Source material below:
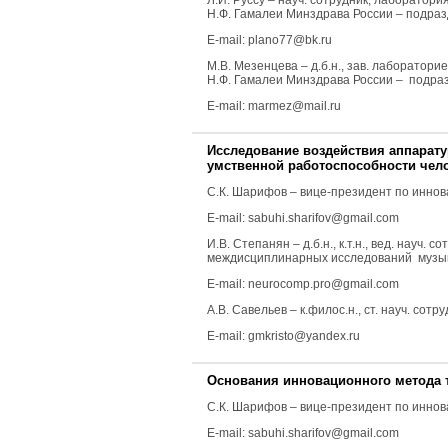
Л.И. Руссу
– науч. сотрудник, лаборатори
Н.Ф. Гамалеи Минздрава России – подраз
E-mail: plano77@bk.ru
М.В. Мезенцева
– д.б.н., зав. лаборатор
Н.Ф. Гамалеи Минздрава России – подраз
E-mail: marmez@mail.ru
Исследование воздействия аппарат
умственной работоспособности чел
С.К. Шарифов
– вице-президент по инно
E-mail: sabuhi.sharifov@gmail.com
И.В. Степанян
– д.б.н., к.т.н., вед. нау
междисциплинарных исследований музыкал
E-mail: neurocomp.pro@gmail.com
А.В. Савельев
– к.филос.н., ст. науч. сот
E-mail: gmkristo@yandex.ru
Основания инновационного метода 
С.К. Шарифов
– вице-президент по инно
E-mail: sabuhi.sharifov@gmail.com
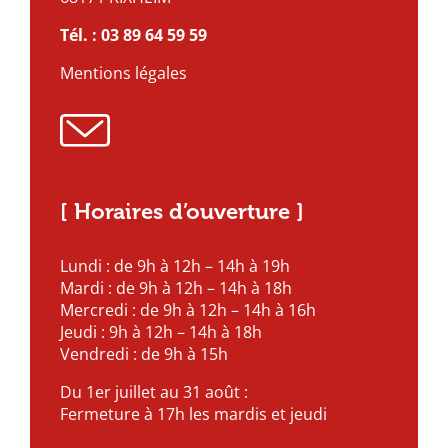
Tél. :
03 89 64 59 59
Mentions légales
[ Horaires d’ouverture ]
Lundi : de 9h à 12h – 14h à 19h
Mardi : de 9h à 12h – 14h à 18h
Mercredi : de 9h à 12h – 14h à 16h
Jeudi : 9h à 12h – 14h à 18h
Vendredi : de 9h à 15h
Du 1er juillet au 31 août :
Fermeture à 17h les mardis et jeudi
End of Source material.
* **Required work**
Using the data above, retype exactly the lines from the line with "междисциплинарных исследований музыкал" to the line with "Mardi : de 9h à 12h – 14h à 18h", inclusive. No pictures and nothing else.

* **Solution for this task**
междисциплинарных исследований музыкал
E-mail: neurocomp.pro@gmail.com
А.В. Савельев
– к.филос.н., ст. науч. сот
E-mail: gmkristo@yandex.ru
Основания инновационного метода 
С.К. Шарифов
– вице-президент по инно
E-mail: sabuhi.sharifov@gmail.com
Tél. :
03 89 64 59 59
Mentions légales
[ Horaires d’ouverture ]
Lundi : de 9h à 12h – 14h à 19h
Mardi : de 9h à 12h – 14h à 18h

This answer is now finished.